AMD is now trading around $ 12.50. I expect this to go still further South close to 12. Will it drop to 10...it should. But at that point it probably starts looking attractive to the private equity guys and there are probably enough interested parties that want to keep AMD afloat so my expectation is it will stay above 11.
It appears Penryn is more than a die shrink.
AMD is in deep trouble as Barcelona still seems to be in some trouble being manufactured and they have not yet allowed the tech sites to publish any independant benchmarks.
However, Intel is also not out of the woods. To accelerate their stock price, they need to grow revenues faster than the market. And their best bets to do this are Silverthorne and monetizing Wimax at the service level and not just the hardware level.
7 comments:
What is the current AMD's Book value?
Because if I'm not mistaken, it was trading for 40 a year and a half ago, it must have been very inflated...
AMD starting dropping like a stone as soon as the sub-prime problem spilled over into private equity borrowing. Proves the point that it had been supported by hopes for a PE bid not some Wall Street conspiracy.
I don't think this proves the point that the stock was being kept at the levels it was due to the PE buyout bid rumor.
First - that rumor died some time ago. Second, have you considered the possibility that the Wall St bunnies may have realized that with the impending sub-prime disaster, they would be unable to sustain an unrealistic price level and are now cutting their losses.

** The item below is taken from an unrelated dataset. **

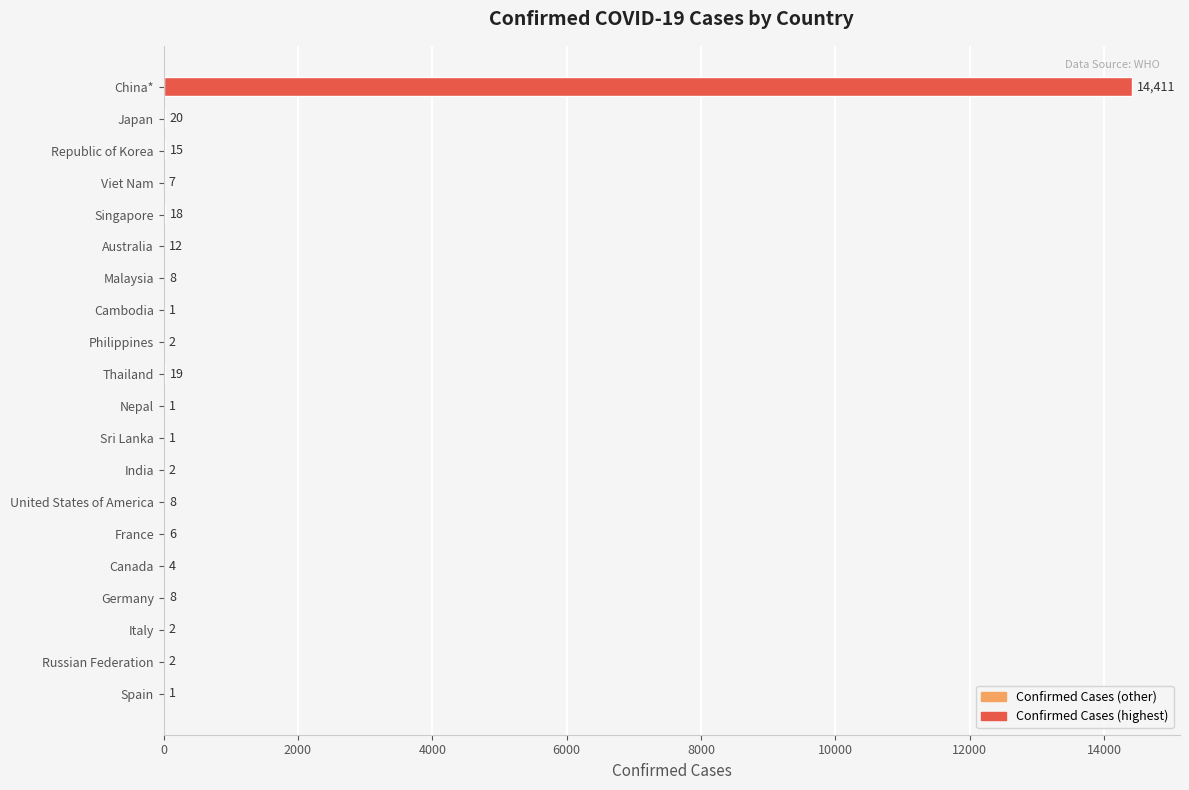

Is it true that the value at United States of America is 8?

True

No use trying to convince someone of the obvious when they want to believe in conspiracies.
Clearly the POSSIBILITY of a buyout added some value to the AMD stock - every other value metric (P/E, Price/book, EBITDA, forward P/E, PEG) are all N/A (due to losses) or terrible.
It's hard to say how much, but as AMD was falling faster than the market recently (with exception of today) and with no major news, I think it's fair to speculate that the decreased probability of a buyout (or the likely lower value of a buyout offer due to less favorable credit terms) due to the credit "adjustments" in the market had to have had some effect.
Another 1.7 Bil in convertible notes - wonder what that will do to the stock?
http://www.tgdaily.com/content/view/33291/118/
Generally convertible notes are offered when a company is in a strong and prosperous position, right? (i.e we have no freakin prayer of paying off the MS loan with actual real cash flow...)
Anonymous - I'll be convinced when I'm presented with an incontrevertible argument. Just as I'm sure you're not convinced with my theory.